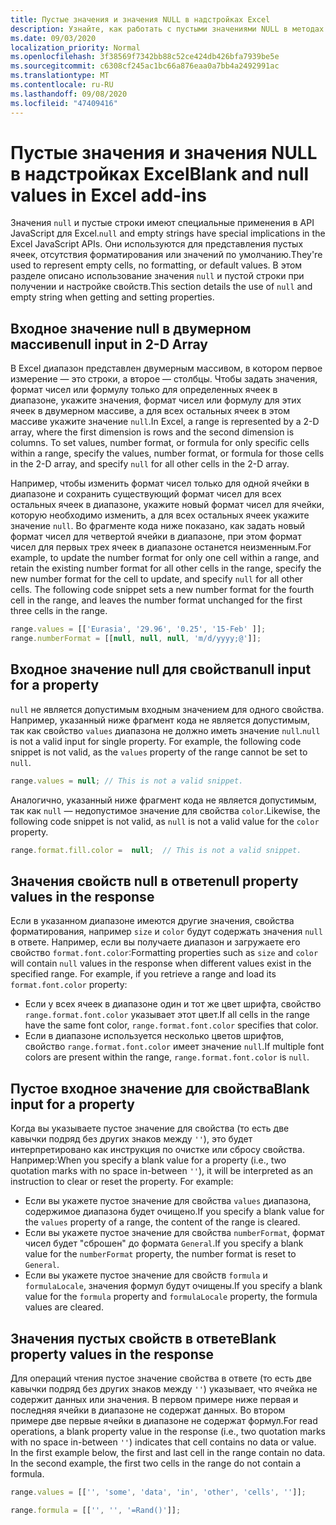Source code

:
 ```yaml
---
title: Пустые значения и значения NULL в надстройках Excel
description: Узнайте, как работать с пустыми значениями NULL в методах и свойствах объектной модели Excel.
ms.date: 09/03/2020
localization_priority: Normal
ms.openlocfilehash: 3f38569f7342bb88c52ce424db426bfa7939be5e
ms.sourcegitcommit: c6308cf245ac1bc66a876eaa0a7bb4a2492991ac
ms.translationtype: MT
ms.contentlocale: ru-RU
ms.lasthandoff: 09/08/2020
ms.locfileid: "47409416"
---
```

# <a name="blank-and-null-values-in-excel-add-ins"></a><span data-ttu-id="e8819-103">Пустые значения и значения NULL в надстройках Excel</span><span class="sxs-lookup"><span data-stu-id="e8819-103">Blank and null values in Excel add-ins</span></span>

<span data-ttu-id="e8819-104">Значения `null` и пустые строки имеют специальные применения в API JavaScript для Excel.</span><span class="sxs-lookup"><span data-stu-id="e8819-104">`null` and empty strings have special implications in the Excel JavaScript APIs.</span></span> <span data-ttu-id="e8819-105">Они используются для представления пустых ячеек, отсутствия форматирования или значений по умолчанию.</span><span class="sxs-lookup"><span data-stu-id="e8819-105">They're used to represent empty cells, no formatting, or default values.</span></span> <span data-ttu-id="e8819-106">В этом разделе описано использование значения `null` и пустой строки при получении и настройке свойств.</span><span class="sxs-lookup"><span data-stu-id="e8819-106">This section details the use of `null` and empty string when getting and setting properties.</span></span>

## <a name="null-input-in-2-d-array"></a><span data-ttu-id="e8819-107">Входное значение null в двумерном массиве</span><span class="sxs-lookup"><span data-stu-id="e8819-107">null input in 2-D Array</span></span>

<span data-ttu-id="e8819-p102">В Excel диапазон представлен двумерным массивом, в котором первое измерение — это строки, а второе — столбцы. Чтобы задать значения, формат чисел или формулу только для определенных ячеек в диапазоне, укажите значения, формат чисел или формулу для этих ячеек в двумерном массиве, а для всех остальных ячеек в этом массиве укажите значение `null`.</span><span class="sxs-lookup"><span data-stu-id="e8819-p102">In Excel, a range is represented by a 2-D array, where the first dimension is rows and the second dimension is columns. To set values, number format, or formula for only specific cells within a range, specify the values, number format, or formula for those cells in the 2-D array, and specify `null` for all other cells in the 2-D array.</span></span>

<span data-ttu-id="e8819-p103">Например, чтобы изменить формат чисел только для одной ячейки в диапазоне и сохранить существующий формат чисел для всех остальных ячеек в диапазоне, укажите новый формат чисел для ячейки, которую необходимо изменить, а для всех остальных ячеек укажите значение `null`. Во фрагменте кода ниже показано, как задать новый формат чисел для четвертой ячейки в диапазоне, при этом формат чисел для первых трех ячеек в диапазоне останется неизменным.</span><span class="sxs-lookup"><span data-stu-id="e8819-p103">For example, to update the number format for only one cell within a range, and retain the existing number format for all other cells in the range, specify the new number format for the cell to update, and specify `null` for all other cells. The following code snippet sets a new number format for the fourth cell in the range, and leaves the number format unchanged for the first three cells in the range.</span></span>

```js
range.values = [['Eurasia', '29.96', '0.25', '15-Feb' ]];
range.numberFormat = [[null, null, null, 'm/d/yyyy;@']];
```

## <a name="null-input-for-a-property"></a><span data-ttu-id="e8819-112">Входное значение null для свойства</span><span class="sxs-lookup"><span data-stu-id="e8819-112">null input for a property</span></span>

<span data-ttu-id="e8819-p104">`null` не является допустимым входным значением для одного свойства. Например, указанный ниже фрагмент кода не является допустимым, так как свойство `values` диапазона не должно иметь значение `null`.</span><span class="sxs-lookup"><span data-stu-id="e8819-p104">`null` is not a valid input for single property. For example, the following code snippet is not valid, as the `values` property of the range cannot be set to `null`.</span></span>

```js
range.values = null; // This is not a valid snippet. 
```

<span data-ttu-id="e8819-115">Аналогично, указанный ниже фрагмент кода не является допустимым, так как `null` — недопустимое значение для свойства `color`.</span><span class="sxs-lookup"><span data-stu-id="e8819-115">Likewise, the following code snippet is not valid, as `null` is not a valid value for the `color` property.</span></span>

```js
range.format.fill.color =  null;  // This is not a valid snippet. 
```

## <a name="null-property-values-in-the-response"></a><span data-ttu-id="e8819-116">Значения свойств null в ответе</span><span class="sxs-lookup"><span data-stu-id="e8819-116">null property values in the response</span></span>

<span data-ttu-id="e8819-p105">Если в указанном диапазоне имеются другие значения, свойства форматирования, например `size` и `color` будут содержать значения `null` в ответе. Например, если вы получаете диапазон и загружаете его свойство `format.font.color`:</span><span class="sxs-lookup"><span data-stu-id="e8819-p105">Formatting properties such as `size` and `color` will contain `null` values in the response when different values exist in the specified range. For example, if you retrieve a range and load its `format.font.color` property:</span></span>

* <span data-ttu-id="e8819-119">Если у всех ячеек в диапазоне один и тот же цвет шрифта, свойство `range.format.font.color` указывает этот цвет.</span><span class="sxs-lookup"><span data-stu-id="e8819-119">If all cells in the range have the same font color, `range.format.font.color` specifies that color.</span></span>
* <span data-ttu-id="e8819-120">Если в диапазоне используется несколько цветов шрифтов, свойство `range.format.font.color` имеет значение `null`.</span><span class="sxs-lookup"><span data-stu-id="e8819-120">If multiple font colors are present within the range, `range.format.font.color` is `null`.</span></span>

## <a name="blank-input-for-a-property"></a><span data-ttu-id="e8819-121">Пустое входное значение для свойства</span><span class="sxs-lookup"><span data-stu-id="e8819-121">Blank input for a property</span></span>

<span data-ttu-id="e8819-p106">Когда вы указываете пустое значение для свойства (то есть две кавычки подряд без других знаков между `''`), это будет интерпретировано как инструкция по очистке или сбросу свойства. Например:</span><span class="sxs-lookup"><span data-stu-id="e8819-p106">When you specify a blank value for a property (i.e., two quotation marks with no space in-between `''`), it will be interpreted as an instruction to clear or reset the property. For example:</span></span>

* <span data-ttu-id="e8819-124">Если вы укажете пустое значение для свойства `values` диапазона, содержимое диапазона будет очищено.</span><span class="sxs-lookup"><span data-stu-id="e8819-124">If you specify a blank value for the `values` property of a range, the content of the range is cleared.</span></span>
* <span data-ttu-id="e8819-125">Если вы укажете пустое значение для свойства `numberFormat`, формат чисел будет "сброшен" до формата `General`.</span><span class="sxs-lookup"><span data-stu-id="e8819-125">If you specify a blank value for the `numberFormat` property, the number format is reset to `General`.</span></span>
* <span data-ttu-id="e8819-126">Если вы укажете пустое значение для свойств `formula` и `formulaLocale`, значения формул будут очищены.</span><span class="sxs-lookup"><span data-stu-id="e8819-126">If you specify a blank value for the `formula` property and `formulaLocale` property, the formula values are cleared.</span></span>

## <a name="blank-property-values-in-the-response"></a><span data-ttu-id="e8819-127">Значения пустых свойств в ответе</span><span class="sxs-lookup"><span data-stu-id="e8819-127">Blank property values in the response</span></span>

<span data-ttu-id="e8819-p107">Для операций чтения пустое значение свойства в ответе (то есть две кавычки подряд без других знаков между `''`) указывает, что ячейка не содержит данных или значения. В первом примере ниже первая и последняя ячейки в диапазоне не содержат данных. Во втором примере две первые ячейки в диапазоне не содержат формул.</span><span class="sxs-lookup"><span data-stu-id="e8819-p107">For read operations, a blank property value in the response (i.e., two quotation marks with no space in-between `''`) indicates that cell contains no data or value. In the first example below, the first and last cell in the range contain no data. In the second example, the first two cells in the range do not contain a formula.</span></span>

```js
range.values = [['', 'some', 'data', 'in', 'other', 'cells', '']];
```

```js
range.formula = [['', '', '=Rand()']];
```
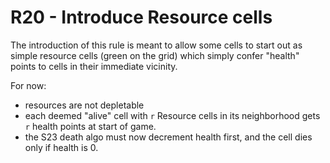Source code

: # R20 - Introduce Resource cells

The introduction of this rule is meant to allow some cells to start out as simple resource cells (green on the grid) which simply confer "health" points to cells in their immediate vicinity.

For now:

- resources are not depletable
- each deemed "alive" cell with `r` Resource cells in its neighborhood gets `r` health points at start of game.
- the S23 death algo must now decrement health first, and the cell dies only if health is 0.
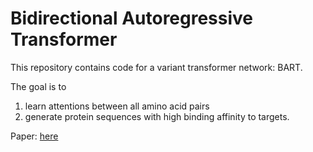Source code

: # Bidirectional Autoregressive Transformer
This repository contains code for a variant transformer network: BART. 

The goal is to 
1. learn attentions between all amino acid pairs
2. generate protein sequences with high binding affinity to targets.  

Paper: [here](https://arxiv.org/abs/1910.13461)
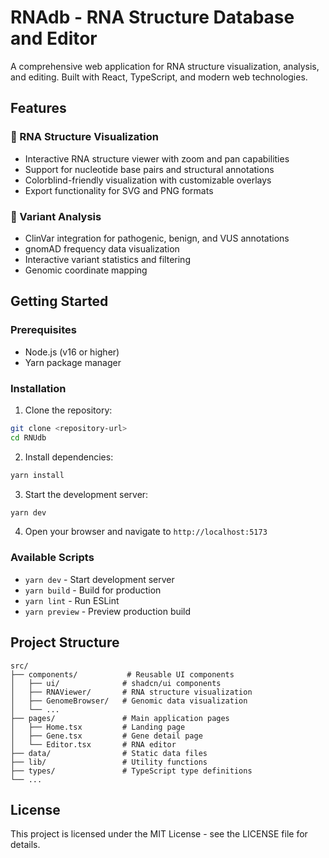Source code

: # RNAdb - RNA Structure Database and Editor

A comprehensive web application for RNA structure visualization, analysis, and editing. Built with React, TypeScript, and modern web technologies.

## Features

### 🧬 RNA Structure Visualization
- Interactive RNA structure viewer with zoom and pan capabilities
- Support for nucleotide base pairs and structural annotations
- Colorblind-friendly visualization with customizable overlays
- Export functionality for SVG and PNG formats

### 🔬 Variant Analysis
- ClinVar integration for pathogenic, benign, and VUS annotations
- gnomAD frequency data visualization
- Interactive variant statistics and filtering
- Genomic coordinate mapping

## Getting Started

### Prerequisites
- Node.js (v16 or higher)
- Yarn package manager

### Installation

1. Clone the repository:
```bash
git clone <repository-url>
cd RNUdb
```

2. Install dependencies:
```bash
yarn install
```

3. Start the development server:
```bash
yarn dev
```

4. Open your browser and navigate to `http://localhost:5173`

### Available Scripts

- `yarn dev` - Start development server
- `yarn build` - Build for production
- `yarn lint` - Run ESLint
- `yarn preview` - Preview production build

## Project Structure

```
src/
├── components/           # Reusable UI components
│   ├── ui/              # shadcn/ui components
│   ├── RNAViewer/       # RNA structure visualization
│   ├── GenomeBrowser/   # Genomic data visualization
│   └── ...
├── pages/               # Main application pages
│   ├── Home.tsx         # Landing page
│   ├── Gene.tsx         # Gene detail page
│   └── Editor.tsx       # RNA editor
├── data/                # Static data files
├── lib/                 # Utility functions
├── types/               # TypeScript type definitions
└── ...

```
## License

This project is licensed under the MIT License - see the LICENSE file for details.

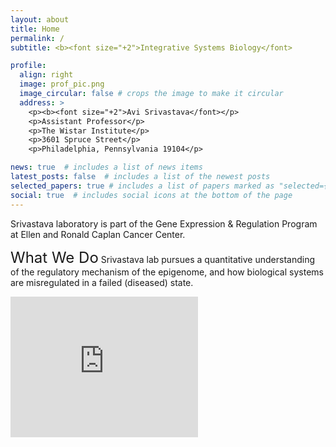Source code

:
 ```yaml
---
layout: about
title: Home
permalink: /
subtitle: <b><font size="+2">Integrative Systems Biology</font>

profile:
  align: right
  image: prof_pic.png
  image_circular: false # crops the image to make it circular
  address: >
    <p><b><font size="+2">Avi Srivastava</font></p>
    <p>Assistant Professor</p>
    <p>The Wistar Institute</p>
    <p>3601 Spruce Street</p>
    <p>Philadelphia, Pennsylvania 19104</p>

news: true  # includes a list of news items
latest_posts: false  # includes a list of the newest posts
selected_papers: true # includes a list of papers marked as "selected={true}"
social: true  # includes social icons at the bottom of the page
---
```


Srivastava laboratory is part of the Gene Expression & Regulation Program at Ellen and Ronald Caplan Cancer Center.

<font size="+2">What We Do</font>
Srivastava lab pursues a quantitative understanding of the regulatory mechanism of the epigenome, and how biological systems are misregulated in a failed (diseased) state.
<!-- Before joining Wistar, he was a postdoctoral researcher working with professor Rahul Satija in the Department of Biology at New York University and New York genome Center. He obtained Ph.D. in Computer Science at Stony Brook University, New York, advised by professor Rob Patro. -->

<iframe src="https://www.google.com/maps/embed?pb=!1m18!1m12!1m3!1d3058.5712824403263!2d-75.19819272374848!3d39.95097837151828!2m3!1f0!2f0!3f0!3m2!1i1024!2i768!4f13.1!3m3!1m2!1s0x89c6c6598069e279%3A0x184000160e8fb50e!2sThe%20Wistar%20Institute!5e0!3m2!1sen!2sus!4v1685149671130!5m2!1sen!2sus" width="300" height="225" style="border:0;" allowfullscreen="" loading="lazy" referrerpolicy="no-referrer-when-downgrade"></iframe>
· · · · ·
Task instructions
Go through the entries and filter for lines holding the word "development"; copy each match.

Answer space
3. Start the development server:
- `yarn dev` - Start development server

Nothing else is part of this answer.